» TASK INPUTS
####################
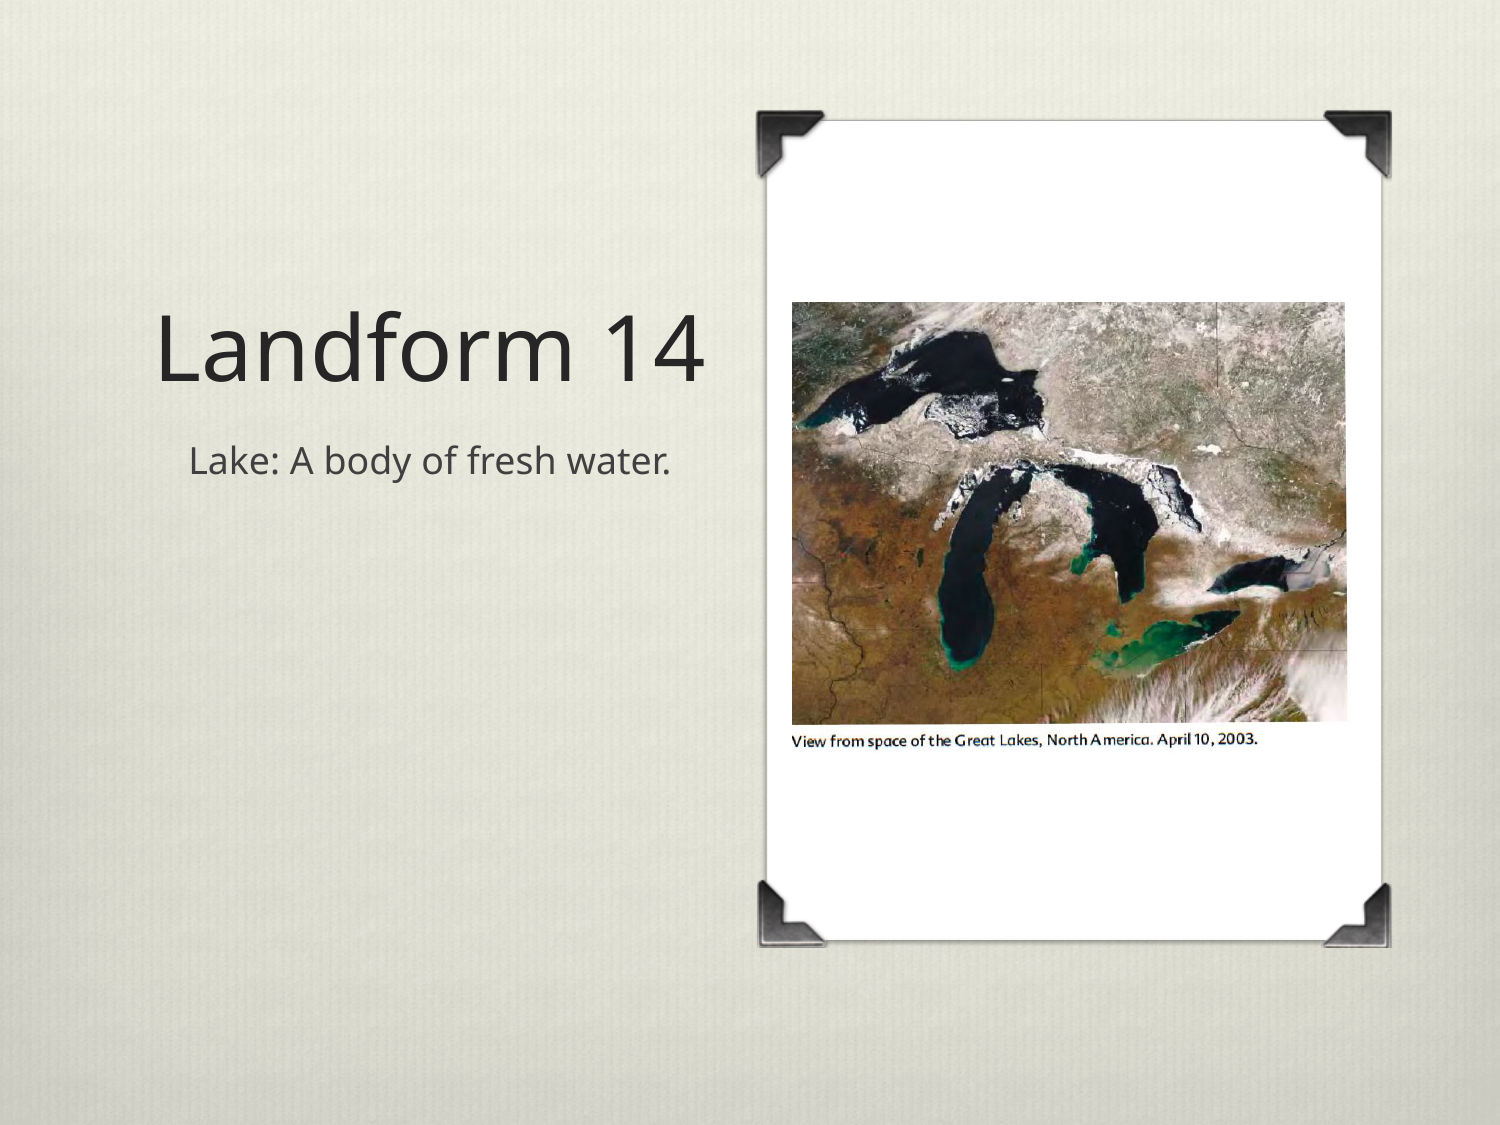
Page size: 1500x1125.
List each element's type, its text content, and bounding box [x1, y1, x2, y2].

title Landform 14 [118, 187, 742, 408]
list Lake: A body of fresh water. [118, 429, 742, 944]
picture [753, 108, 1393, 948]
####################
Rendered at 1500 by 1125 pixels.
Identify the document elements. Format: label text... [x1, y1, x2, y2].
####################
» WHAT IS BEING ASKED
Scan the records above for the lines holding "Rendered at 1500 by 1125 pixels." and "Identify the document". Transcribe those two and every line between them word for word, and no others.

» YOUR RESPONSE
Rendered at 1500 by 1125 pixels.
Identify the document elements. Format: label text... [x1, y1, x2, y2].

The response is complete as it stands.